Da forma que demonstrei acima, podemos perceber o quanto as
relações de poder estão diluídas. Para Foucault, é a microfísica do poder, esse
exercício miúdo das relações mais quotidianas, que explica o poder maior,
aquele em quem logo pensamos quando usamos o termo. O poder está desde a casa,
a escola, a quadra, o clube, com sua variação constante de polo, porque nada
mais é do que uma estratégia. Ele não é um lugar, uma pessoa ou um papel
social. Antes disso, é uma emanação que vem de todas as partes. Em alguns
momentos, o poder é exercido como coerção, seja pela força, seja pelo
convencimento, ou como atitude racional, onde as partes concordam que a relação
deve ser da maneira que está delineada porque é vantajosa para ambas, mas de
qualquer forma ele sempre está envolvido onde as pessoas precisam negociar suas
posições, anseios, preferências. Percebam, em adição, que sempre haverá uma
intenção no exercício do poder. Ninguém o pratica sem querer, como se fosse um
mero instinto, assim como a obediência que, seja resignada ou conformada,
também é consciente.
No final das contas, Foucault quer dizer que o poder é
inerente às relações humanas, e, sendo a sociedade formada por camadas
sobrepostas, como se fosse uma cebola, é preciso pensar que o cerne está lá no
meião, e não na fina casquinha que fica por cima de tudo. Isso porque o poder
não tem um dono, mas uma pessoa que o exerce, e outras sobre quem o poder é
exercido. A esses, se não há o exercício, resta a resistência, que, ao fim e a
cabo, é também um modo de colocar o poder em prática.

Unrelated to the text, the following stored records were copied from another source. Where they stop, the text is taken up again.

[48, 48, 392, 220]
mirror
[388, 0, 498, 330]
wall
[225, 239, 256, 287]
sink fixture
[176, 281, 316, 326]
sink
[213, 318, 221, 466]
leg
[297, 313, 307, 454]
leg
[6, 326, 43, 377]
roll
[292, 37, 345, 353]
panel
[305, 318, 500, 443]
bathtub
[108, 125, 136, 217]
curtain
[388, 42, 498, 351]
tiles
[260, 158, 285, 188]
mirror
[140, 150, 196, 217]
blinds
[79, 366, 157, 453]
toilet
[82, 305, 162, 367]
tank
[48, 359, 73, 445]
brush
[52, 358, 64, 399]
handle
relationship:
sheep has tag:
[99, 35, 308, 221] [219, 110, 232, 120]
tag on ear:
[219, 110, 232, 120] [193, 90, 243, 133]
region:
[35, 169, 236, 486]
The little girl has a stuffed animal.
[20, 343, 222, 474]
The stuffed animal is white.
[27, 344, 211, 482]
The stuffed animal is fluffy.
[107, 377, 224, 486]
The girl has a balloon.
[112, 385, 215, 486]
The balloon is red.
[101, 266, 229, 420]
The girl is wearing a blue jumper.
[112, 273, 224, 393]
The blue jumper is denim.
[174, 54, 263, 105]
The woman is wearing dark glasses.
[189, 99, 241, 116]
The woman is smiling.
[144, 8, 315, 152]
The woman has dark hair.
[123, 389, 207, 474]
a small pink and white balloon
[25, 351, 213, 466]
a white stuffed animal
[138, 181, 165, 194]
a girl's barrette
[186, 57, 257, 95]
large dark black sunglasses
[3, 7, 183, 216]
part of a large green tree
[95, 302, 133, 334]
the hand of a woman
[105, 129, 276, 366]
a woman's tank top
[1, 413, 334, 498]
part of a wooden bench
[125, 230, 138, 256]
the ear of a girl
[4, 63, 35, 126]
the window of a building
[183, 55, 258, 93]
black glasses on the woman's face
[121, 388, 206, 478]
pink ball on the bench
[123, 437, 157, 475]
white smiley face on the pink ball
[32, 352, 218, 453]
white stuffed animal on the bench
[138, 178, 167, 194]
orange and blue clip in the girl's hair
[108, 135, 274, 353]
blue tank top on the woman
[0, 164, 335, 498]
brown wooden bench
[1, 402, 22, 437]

E a situação do meu prédio nada mais é do que uma aplicação
das teorias de Foucault. Tomar um ergo decedo na cabeça nada mais é do que um
dos métodos pelos quais uma parte quer obter a obediência da outra. Poderia ser
uma maneira mais civilizada, cuja resistência não fosse o abandono de um
pagante em dia do lugar, que procuro fazer cada vez mais. Contra o poder,
usamos o poder. Bons ventos a todos!
Recomendação de leitura:
Foucault é um dos énfants térribles da Filosofia do século
XX. Costuma ter uma linguagem meio difícil, mas não chega a ser
incompreensível. Recomendo o livro abaixo acerca do tema.

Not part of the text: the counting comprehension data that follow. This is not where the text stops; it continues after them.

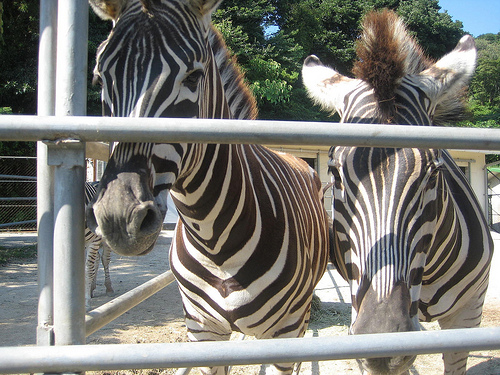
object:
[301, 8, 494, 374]
zebra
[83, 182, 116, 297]
zebra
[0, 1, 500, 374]
fence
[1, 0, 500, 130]
trees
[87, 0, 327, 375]
zebra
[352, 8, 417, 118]
mane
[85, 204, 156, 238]
nostrills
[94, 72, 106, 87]
eye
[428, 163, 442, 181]
eye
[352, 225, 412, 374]
muzzle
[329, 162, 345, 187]
eye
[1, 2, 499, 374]
poles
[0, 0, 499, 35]
sky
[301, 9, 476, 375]
head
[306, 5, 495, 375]
fur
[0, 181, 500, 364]
ground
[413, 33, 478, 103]
ears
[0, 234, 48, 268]
grass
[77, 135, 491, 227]
building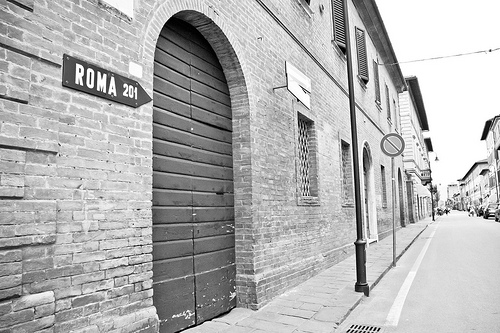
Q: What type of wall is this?
A: Brick.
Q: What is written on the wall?
A: ROMA 201.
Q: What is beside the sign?
A: Door.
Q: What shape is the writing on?
A: An arrow.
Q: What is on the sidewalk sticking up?
A: A pole.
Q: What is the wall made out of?
A: Brick.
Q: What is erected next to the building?
A: Metal pole.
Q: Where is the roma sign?
A: On the brick wall.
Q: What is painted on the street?
A: White line.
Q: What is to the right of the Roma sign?
A: Door.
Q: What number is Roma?
A: 201.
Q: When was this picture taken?
A: Daytime.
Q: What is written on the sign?
A: ROMA 201.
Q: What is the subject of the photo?
A: Street.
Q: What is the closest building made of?
A: Brick.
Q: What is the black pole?
A: Streetlight.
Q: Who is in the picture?
A: No one.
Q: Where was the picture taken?
A: Italy.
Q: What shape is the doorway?
A: Arch.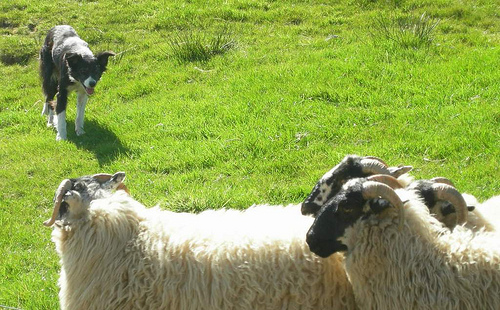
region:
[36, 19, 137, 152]
black and white dog with mouth open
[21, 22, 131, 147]
black and white dog standing on grass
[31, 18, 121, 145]
dog in field with mouth open watching sheep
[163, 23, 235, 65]
patch of grass that stands out in the field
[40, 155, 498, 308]
a group of sheep in field near dog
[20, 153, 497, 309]
a group of white sheep with horns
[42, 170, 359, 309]
a white and black sheep watching the dog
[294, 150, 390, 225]
a sheep showing partial black and white face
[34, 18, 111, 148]
a dog with white paws creeping up on sheep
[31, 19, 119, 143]
a dog with a black and white nose has its paws in grass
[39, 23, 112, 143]
a black and white sheep dog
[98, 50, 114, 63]
the black ear of a dog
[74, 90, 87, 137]
a white leg on a dog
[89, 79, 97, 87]
the black nose of a dog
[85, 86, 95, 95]
the pink tongue of a dog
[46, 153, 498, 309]
sheep behind herded by a dog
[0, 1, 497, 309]
a green grassy field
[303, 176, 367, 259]
the black face of a sheep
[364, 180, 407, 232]
the curving horn of a sheep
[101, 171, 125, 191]
the ear of a sheep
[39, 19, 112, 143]
black and white dog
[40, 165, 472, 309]
four sheep standing together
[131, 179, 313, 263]
sunlight on the sheep's back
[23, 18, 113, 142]
dog watching the sheep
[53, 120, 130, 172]
dog's shadow on the grass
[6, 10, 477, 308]
grass pasture sheep and dog are in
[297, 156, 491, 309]
two sheep with black faces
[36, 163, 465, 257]
horns of the sheep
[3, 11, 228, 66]
patches of weeds in the grass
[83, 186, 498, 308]
wooly fur of the sheep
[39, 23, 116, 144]
Dog standing in a field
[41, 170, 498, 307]
Sheep in a field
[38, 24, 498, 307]
Dog herding sheep in a field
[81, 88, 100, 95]
Tongue of dog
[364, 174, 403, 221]
Horns on ram's head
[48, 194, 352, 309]
Fleece coat of ram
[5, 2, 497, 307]
Grass covered field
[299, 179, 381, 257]
Black face of a ram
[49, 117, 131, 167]
Shadow of dog on ground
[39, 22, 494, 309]
Dog looking at rams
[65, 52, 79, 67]
The left ear of the dog.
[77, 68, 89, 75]
The left eye of the dog.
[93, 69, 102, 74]
The right eye of the dog.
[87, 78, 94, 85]
The nose of the dog.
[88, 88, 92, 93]
The tongue of the dog.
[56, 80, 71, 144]
The front left leg of the dog.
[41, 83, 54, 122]
The back leg of the dog.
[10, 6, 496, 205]
The pasture where the dog is standing.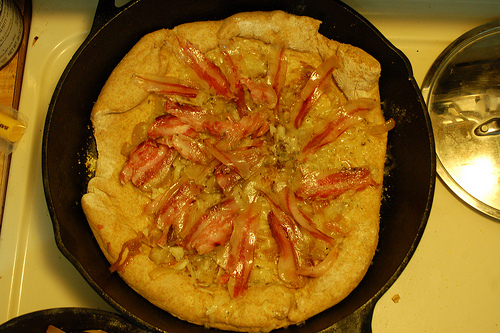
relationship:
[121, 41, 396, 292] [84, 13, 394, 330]
onions on fajita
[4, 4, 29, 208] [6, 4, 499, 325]
cabinet next to stove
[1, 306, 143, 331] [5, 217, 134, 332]
skillet in corner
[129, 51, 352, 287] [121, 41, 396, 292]
cabbage under onions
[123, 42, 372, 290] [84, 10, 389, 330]
bacon on fajita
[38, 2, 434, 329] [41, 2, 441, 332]
iron frying pan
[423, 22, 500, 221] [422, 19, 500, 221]
metal pot lid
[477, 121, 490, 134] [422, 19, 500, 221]
screw in lid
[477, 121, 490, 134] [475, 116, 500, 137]
screw in handle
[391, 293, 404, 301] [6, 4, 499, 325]
crumbs on stove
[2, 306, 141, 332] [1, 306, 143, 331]
edge of pan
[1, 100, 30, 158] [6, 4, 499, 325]
plastic next to stove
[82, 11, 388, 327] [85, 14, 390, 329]
golden thick crust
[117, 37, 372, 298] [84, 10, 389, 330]
sausage on fajita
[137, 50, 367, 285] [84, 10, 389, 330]
cheese on fajita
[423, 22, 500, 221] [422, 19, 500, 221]
silver pot lid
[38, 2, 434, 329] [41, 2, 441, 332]
iron black skillet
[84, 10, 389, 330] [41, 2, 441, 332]
fajita in skillet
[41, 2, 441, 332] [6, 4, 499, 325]
pan on stove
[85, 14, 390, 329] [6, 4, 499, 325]
crust on stove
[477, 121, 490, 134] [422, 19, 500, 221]
bolt on lid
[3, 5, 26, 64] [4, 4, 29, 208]
jar on counter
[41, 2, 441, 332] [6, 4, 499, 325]
skillet on stove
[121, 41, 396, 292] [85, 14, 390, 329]
onions atop bread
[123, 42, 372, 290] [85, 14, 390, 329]
bacon atop bread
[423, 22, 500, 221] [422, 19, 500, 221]
steel pot top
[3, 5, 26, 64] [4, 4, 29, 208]
can on counter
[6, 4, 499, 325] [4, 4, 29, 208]
stove near counter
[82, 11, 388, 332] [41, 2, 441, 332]
cornbread in skillet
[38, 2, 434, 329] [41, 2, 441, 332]
iron small skillet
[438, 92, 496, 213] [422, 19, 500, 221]
reflection in lid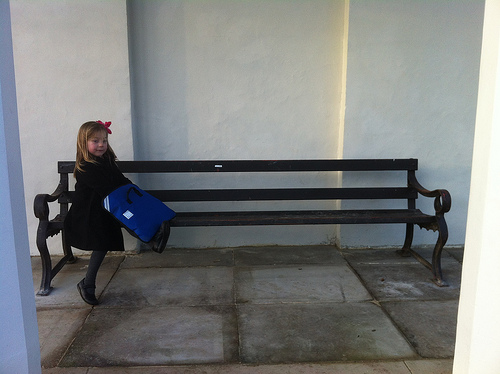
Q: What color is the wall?
A: White.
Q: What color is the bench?
A: Black.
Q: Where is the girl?
A: On the bench.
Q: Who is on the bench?
A: The girl.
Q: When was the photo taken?
A: Daytime.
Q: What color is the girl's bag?
A: Blue.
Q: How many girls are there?
A: One.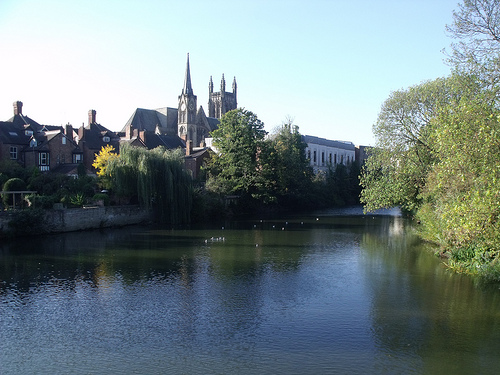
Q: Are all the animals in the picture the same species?
A: Yes, all the animals are birds.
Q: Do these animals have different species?
A: No, all the animals are birds.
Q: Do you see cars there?
A: No, there are no cars.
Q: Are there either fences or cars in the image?
A: No, there are no cars or fences.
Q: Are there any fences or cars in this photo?
A: No, there are no cars or fences.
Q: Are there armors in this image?
A: No, there are no armors.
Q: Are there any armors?
A: No, there are no armors.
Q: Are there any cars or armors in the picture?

FOUCAULT, Michel. Microfísica
do Poder. Rio de Janeiro: Graal, 2012.
* Existe a variante Venezuela, mais recente.
Pessoas, por último, um recado: não baixem a guarda. No
último mês, são três membros da família que morreram por conta da covid, sempre
com o mesmo script: toma a primeira dose e esquece que ela não é poção mágica.